The worry for House’s offense is how real his jump shot can be. Normally, someone who shoots almost 90% from the line in his career at one school, like House has at New Mexico, is someone that can be a lock to be a successful shooter in the NBA. With House, his jump shot has never found that consistent success, and a large part of that is the need to rework his shot. He can lose his balance against hard closeouts with a jump shot that has a clear favoring of his right side to give his base strength. At the top of his shot, his elbow doesn’t go straight up from the hip, but rather he starts with his elbow severely out to the right. If he can improve the form to simply have his elbow poke out less and become a straight up and straight down release, that could be the key to unlocking his strong shooting touch by turning the indicator into a successful skill.

Defensively, Jaelen House forces turnovers and pressures ball-handlers and pass-receivers to go to uncomfortable spots to create havoc on the offense. As a free safety on the defensive end, House can bait ball-handlers into mistakes often. One of the questions about House’s game translating is about how loosely he plays off of inferior players; will this translate up when he has to play tight and cannot afford to leave many players open for more than a couple of seconds? Ideally, House comes in and is the sneaky, creative off-ball defender, but that has limitations in terms of risk/reward balance.

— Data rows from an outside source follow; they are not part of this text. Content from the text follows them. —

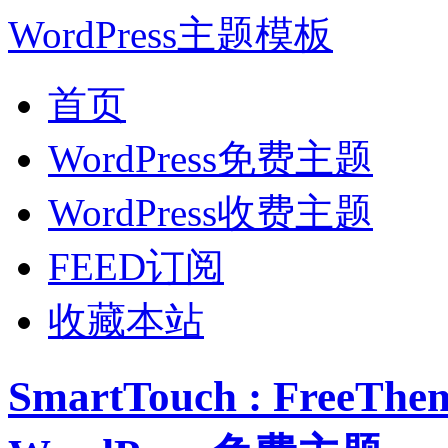
WordPress主题模板
首页
WordPress免费主题
WordPress收费主题
FEED订阅
收藏本站
SmartTouch : FreeT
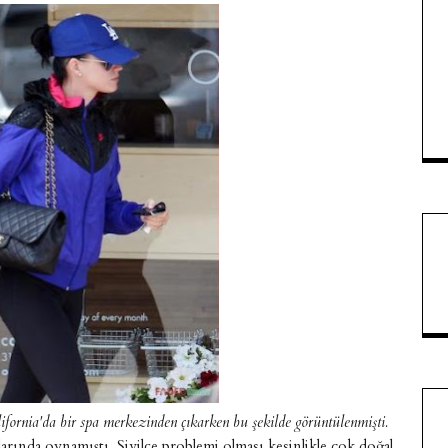
ifornia'da bir spa merkezinden çıkarken bu şekilde görüntülenmişti.
larında oynamıştı. Sivilce problemi olması kesinlikle çok doğal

On-ball, House starts the possession by tracking his man by accurately seeing both man and ball, reading exactly when the play starts and what the goal is. Watching his defense against off-ball screen sets, those possessions capture the dichotomy of his defense: he can read the play, but can be prone to cuts after overcommitting to the first movement and his lack of strength is apparent when getting put through a screen, but his ability to read plays as they start with great reaction times show how his intelligence could translate well to the NBA. The big concern for House is the lack of size, since many of his shot contests are less impactful than the average contest because of his lack of size. On top of a lack of size, House has taken a rare negative turn in the foul department, being one of the top foul committers in the Mountain West as a senior. If House can combine his intelligent defense with less mistake-making, whether it be by gambling less or committing less fouls, his defensive upside will be fully unlocked in the NBA as a pesky defender that makes his teammates’ job easier on that end.

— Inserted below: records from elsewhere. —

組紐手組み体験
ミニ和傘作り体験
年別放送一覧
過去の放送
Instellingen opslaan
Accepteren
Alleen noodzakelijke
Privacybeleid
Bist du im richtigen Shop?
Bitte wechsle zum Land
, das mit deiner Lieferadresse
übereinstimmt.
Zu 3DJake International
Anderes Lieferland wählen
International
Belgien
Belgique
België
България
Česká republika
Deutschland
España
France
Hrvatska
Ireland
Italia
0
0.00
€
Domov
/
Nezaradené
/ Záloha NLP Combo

While he may struggle as an on-ball defender in stopping scoring, he makes ball-handlers and offenses as a whole think much harder than if an average defender was on-ball defensively. This poses a positive threat as a 10-15 minutes per game backup guard, especially if his shooting translates. 

The dilemma with House comes down to how his archetype is not very valuable. Since 2011, only 4 players 6’2 and under with House’s standout advanced stats (steal percentage over 4, free throw percentage above 80 percent) have been drafted, and only three players (TJ McConnell, who was undrafted, Jose Alvarado, and Jevon Carter)  have truly stuck in the league with one (Jacob Gilyard) with the verdict still out. With the league continuing to go bigger each year, House’s value diminishes unless he can grow into a great shooter and into a true point guard that becomes more pass-first to find the true balance of scoring and playmaking, while maintaining pesky defense. Look for House to get run in the G League in order to get a chance in the NBA.

Similar to: Jose Alvarado, Ashton Hagans

Projected draft range: 50-undrafted

Expected role: Pesky backup guard that makes his teammates better on both ends.

Unplayable if: Jump shot doesn’t translate and size limits his game scaling up.

Exceeds expectations if: Jump shot cleanly translates and his point guard skills blossom in the NBA.